This morning, I came up with a nice little trick which made my day. Perhaps this is already well known or even idiomatic, but in case it is not, it goes like this.

Sometimes, I have to read a whole Lisp file containing more than just one toplevel form and get the contents as an unprocessed list of expressions. This happens for instance when loading a DSL program that needs post-treatment.

Usually, I end up doing something like this:

(with-open-file (stream filename)
  (loop :for expr = (read stream nil :eof)
	  :if (eq expr :eof)
	    :return exprs
	  :else
	    :collect expr :into exprs)))

But for some reason, this has always felt clunky to me. I mean, instead of ogling the family jewels of this poor shy file, I should be able to read it as a whole (hint: read-delimited-list) and preserve its intimacy.

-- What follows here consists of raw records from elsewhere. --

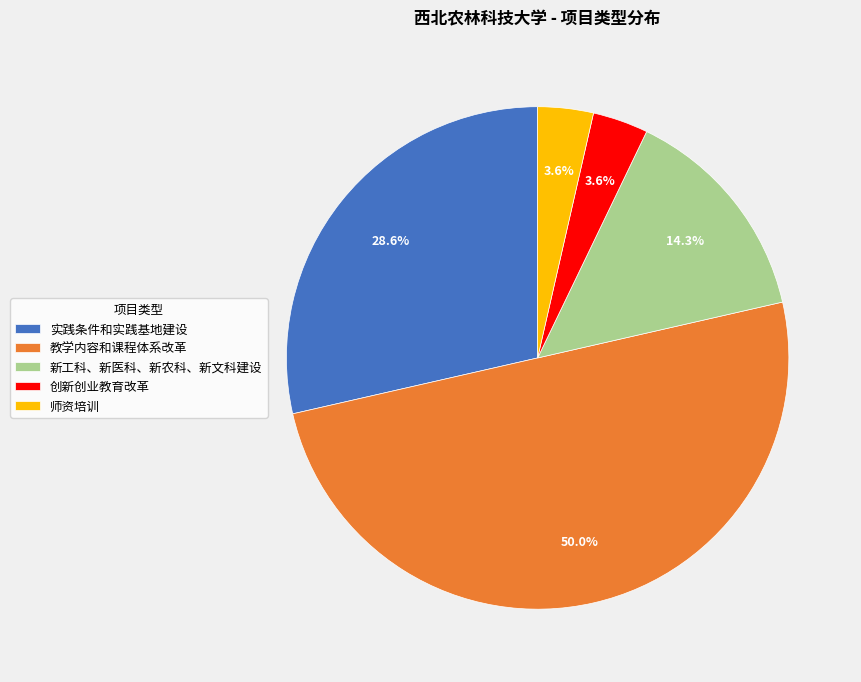

To the nearest percent, what is the average slice percentage?

20%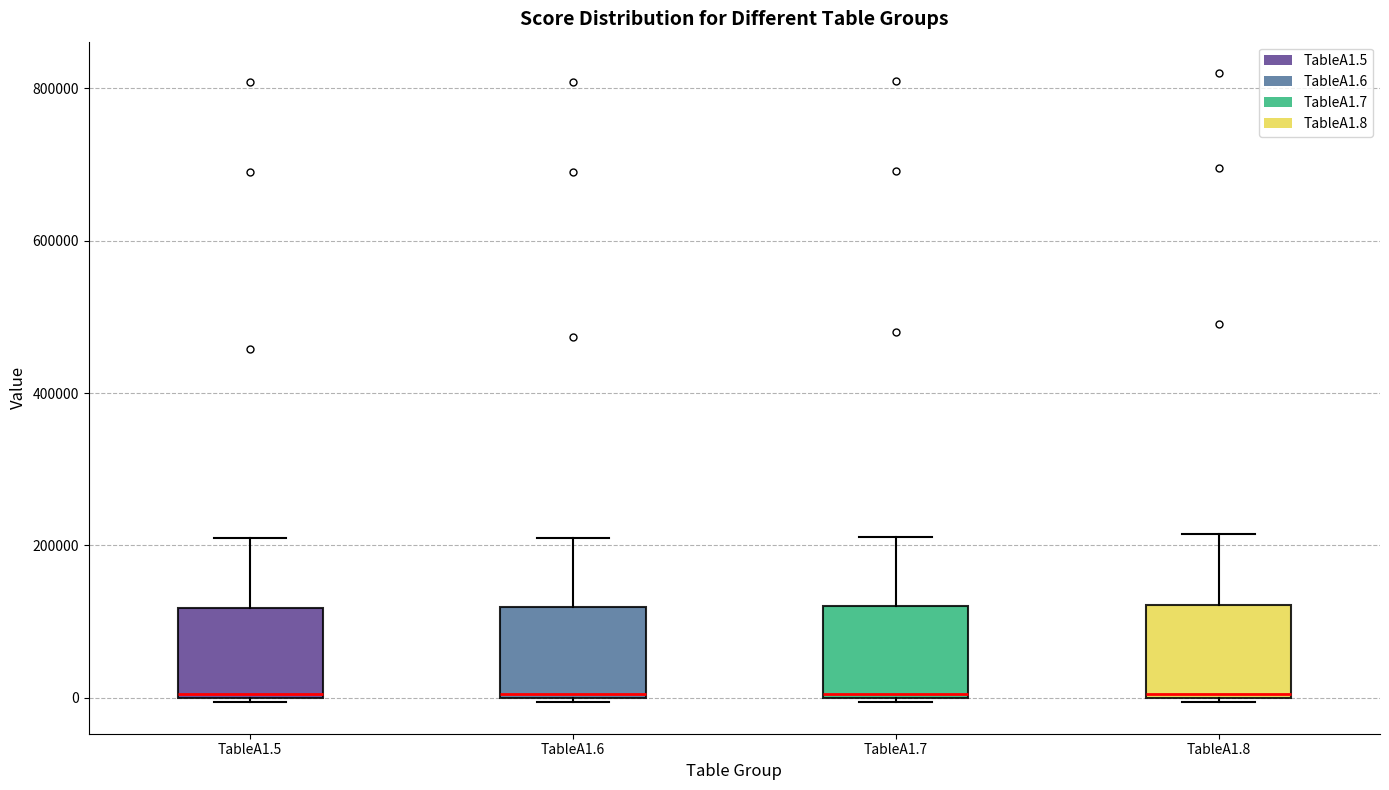

Reading left to right, transcribe this box plot: for each box, give where its median line is, the range the box spans, and where its two whiskers end, as read against the y-axis. The values are not printed on the chart, so give them approximately, as read against the axis.

TableA1.5: median 0, box 0 to 120000, whiskers 0 to 200000
TableA1.6: median 0, box 0 to 120000, whiskers 0 to 200000
TableA1.7: median 0, box 0 to 120000, whiskers 0 to 220000
TableA1.8: median 0, box 0 to 120000, whiskers 0 (just below the box's lower edge) to 220000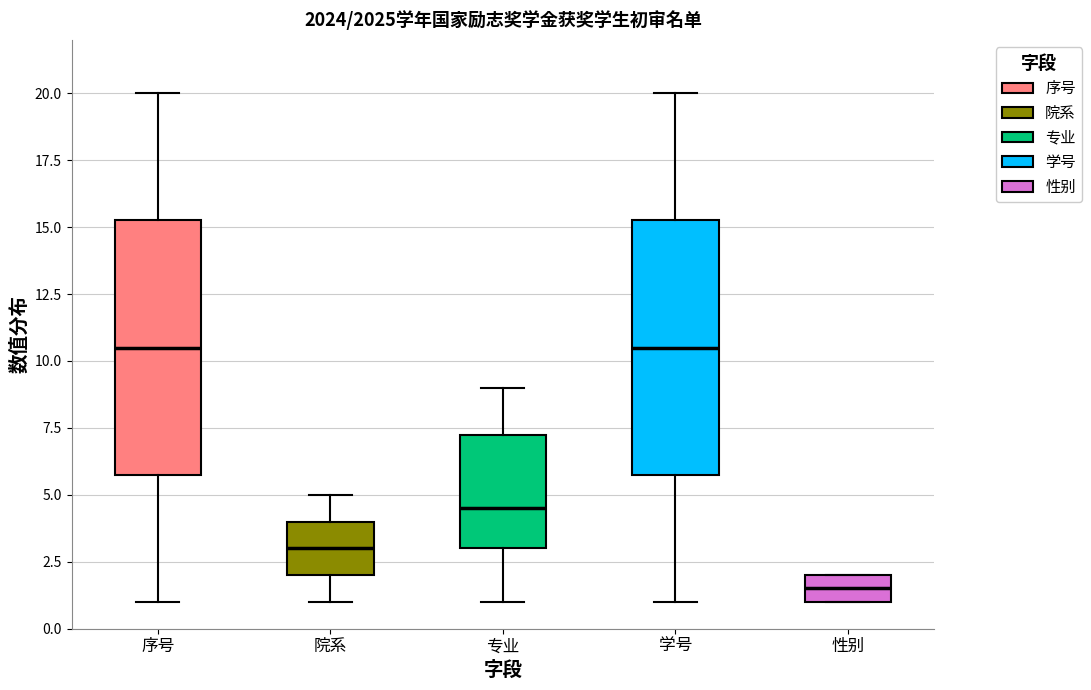

Where is the upper edge of the box for 性别 on the y-axis? The values are not printed on the chart, so give them approximately, as read against the axis.

2.0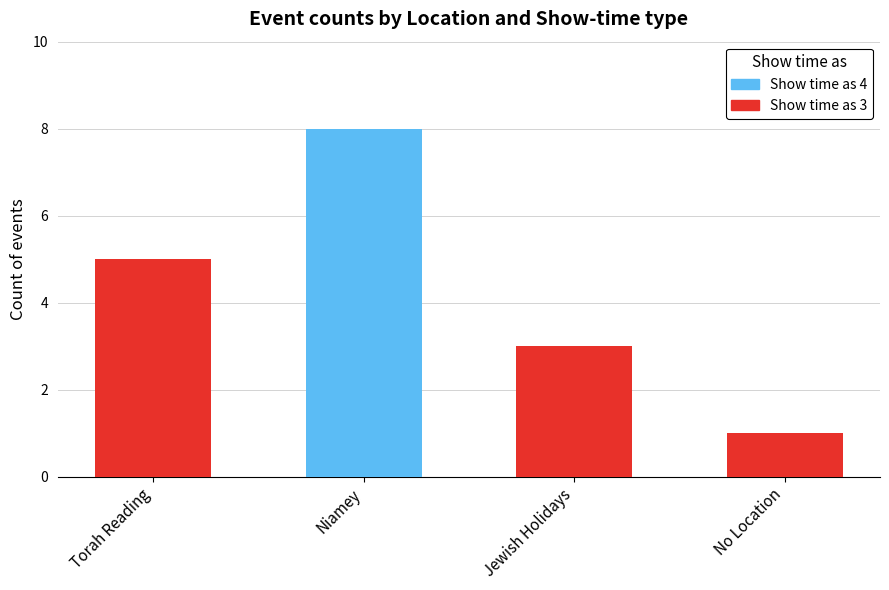

At which category is the sum across all series the highest?

Niamey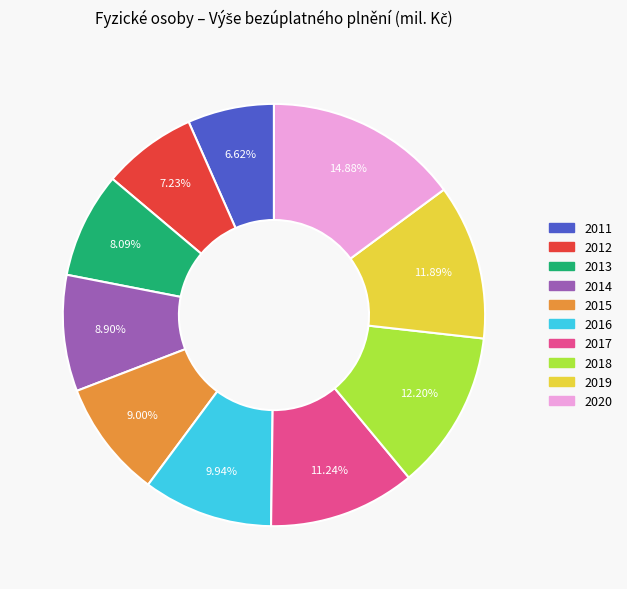

Do 2014 and 2015 together represent more than half of the pie?

No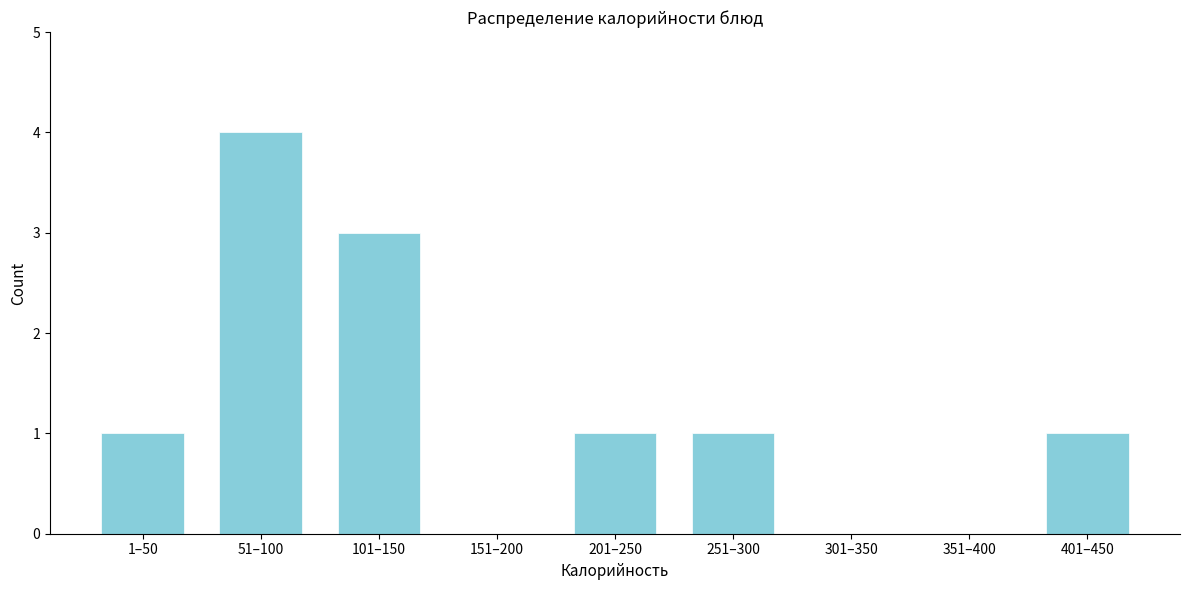

Reading left to right, extract all data points from this chart.

1–50=1	51–100=4	101–150=3	151–200=0	201–250=1	251–300=1	301–350=0	351–400=0	401–450=1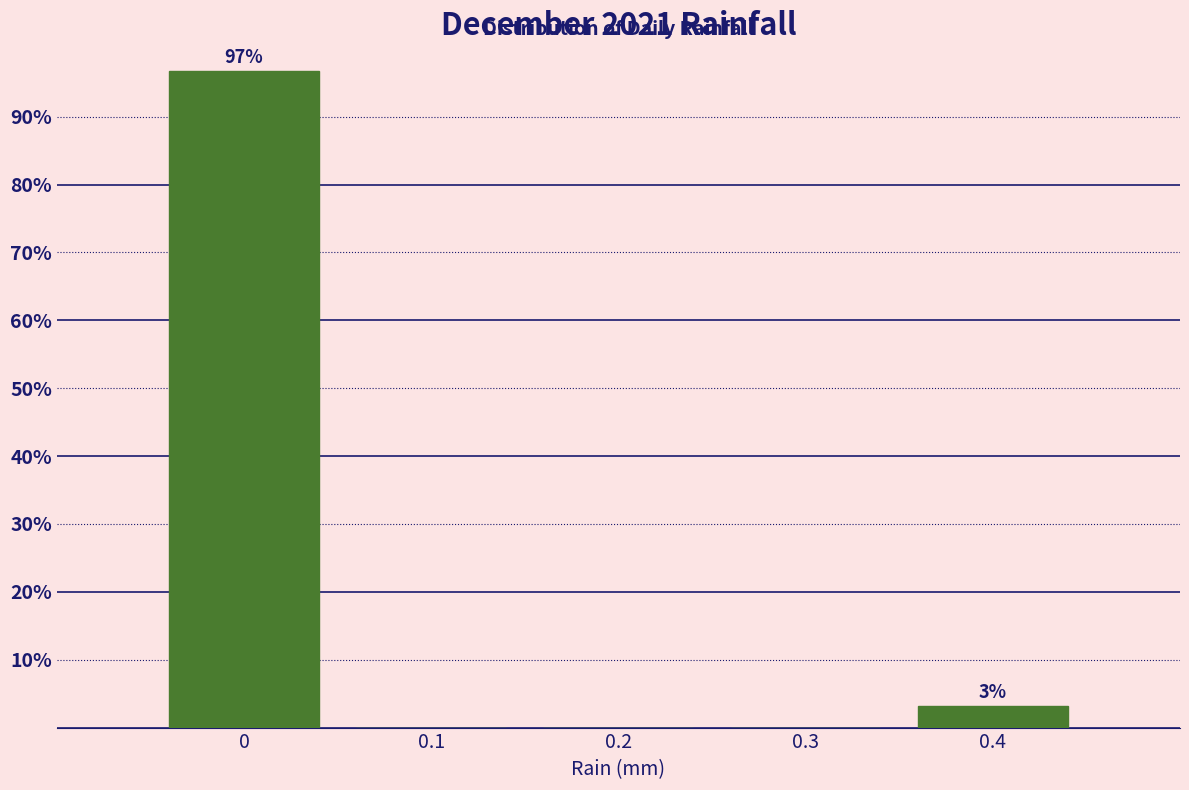

Over which range of the x-axis is the bar tallest?

-0.05 to 0.05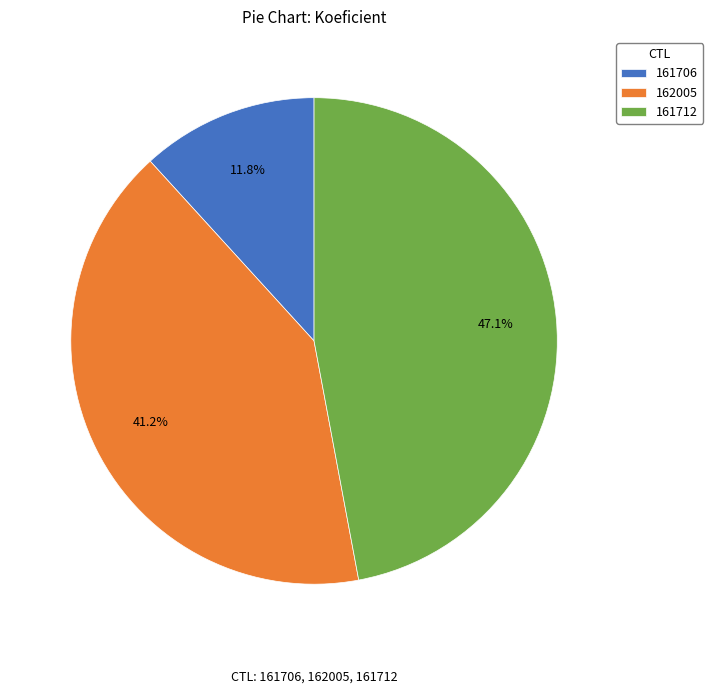

How many segments does this pie chart have?

3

And then I realized that the only thing that prevents me from using read-delimited-list is the lack of an ending parenthesis. But as always, Common Lisp immediately comes to the rescue, this time with its rich streams API. The idea is that you can create a string stream that just contains the closing parenthesis, and concatenate this stream at the end of the file one. I can now do something like this instead:

(with-open-file (stream filename)
  (read-delimited-list #\) (make-concatenated-stream stream (make-string-input-stream ")"))))

Not only it is shorter, it also looks much more elegant to me.